Power To The Currency Cranks
As HG Wells commented writing in 1932, “Circumstances have recently stirred up in the general intelligence to the main factors of the currency situation. It has never hitherto been a very attractive subject. People have avoided it if they could because it made them feel slightly uncomfortable and had an air of being highly technical and inconclusive - it was at once as intimate and as unconvincing as talk about one's liver - and general discussion has been further burked by dubbing anyone who raised the question a "Currency Crank". Still, there may come a time when a man will be obliged to look his doctors in the face and consider the state of his liver, and the time has certainly come for mankind at large to consider the working of its monetary organisation”.

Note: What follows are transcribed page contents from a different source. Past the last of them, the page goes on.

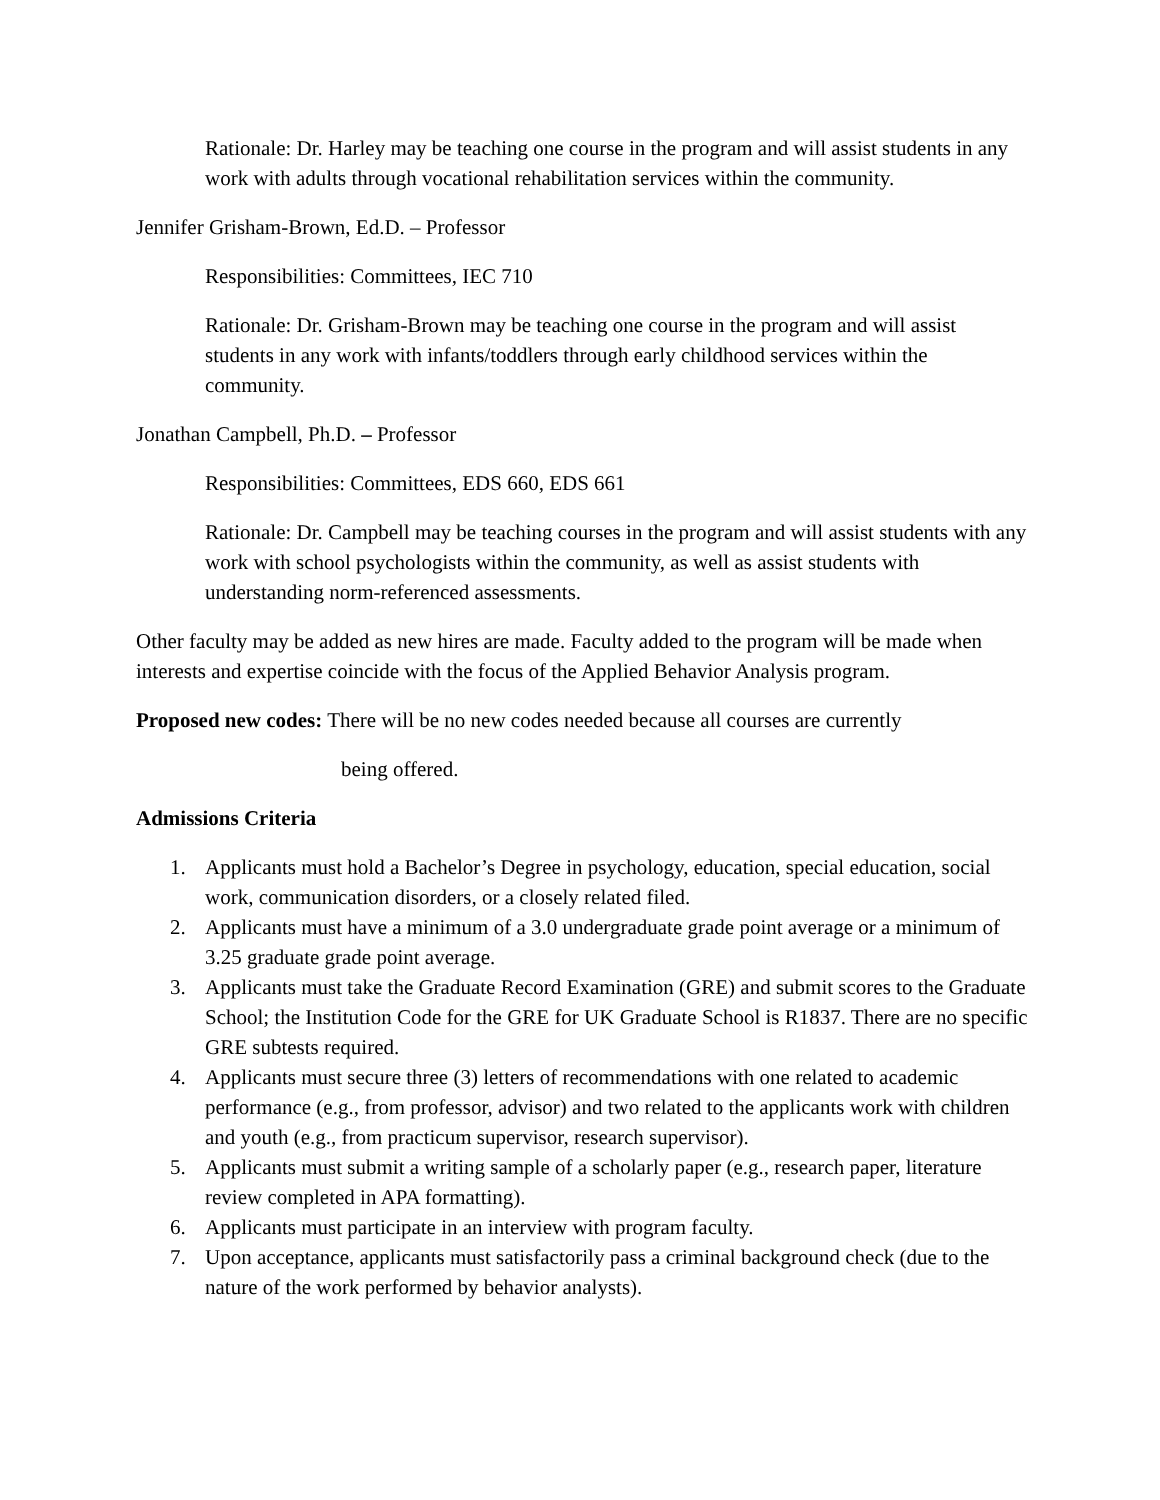Rationale: Dr. Harley may be teaching one course in the program and will assist students in any work with adults through vocational rehabilitation services within the community.
Jennifer Grisham-Brown, Ed.D. – Professor
Responsibilities: Committees, IEC 710
Rationale: Dr. Grisham-Brown may be teaching one course in the program and will assist students in any work with infants/toddlers through early childhood services within the community.
Jonathan Campbell, Ph.D. – Professor
Responsibilities: Committees, EDS 660, EDS 661
Rationale: Dr. Campbell may be teaching courses in the program and will assist students with any work with school psychologists within the community, as well as assist students with understanding norm-referenced assessments.
Other faculty may be added as new hires are made. Faculty added to the program will be made when interests and expertise coincide with the focus of the Applied Behavior Analysis program.
Proposed new codes: There will be no new codes needed because all courses are currently
being offered.
Admissions Criteria
1. Applicants must hold a Bachelor’s Degree in psychology, education, special education, social work, communication disorders, or a closely related filed.
2. Applicants must have a minimum of a 3.0 undergraduate grade point average or a minimum of 3.25 graduate grade point average.
3. Applicants must take the Graduate Record Examination (GRE) and submit scores to the Graduate School; the Institution Code for the GRE for UK Graduate School is R1837. There are no specific GRE subtests required.
4. Applicants must secure three (3) letters of recommendations with one related to academic performance (e.g., from professor, advisor) and two related to the applicants work with children and youth (e.g., from practicum supervisor, research supervisor).
5. Applicants must submit a writing sample of a scholarly paper (e.g., research paper, literature review completed in APA formatting).
6. Applicants must participate in an interview with program faculty.
7. Upon acceptance, applicants must satisfactorily pass a criminal background check (due to the nature of the work performed by behavior analysts).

This year the London Times writes that 80% of the UK population is worried about their finances. The history of money is the history of a new global commons of information exchange technology that has the potential to bring about the next positive step of human social evolution. However, it has to be noted that the software currently operating the system is based on outdated violent notions of human exploitation that are clearly now not serving human development. A metaphorical line in the sand has been crossed and it’s time to update the software or crash the machine. We can clearly see that the history of money has been characterised by ever faster and more widespread information flows that have been intimately connected to technologies available that have been driving the ever-greater dematerialisation of money. From shells to precious metals to sources of power now we see that 97% of it is generally pure information that is becoming ever more sophisticated enabling the ‘backing of money’ to move away from scarce commodities to human capacity itself and bringing into question the need for centralised issuing authorities at all. The fundamental bio-psychological purpose of money is to enable the meeting of human needs and intrinsically this requires regard to community, the need for which is fundamental to all humans. So far money functions have focussed on physical and some personal emotional needs and by neglecting social and higher developmental needs humanity is being left in an ever poor state of mental health. The relationship between the growth of the global money supply and the growth in depression is almost identical. To quote Glynn Davies “Conversely, only the most loose-fitting (but none the less useful) garment could possibly cover the variety of models [of money]. One such simple theory does, however, emerge the quality–quantity pendulum; although it must be borne in mind that its repetitional swings become discernible only where a long period of time is taken into consideration.” It’s time to swing the pendulum back in the direction of quality.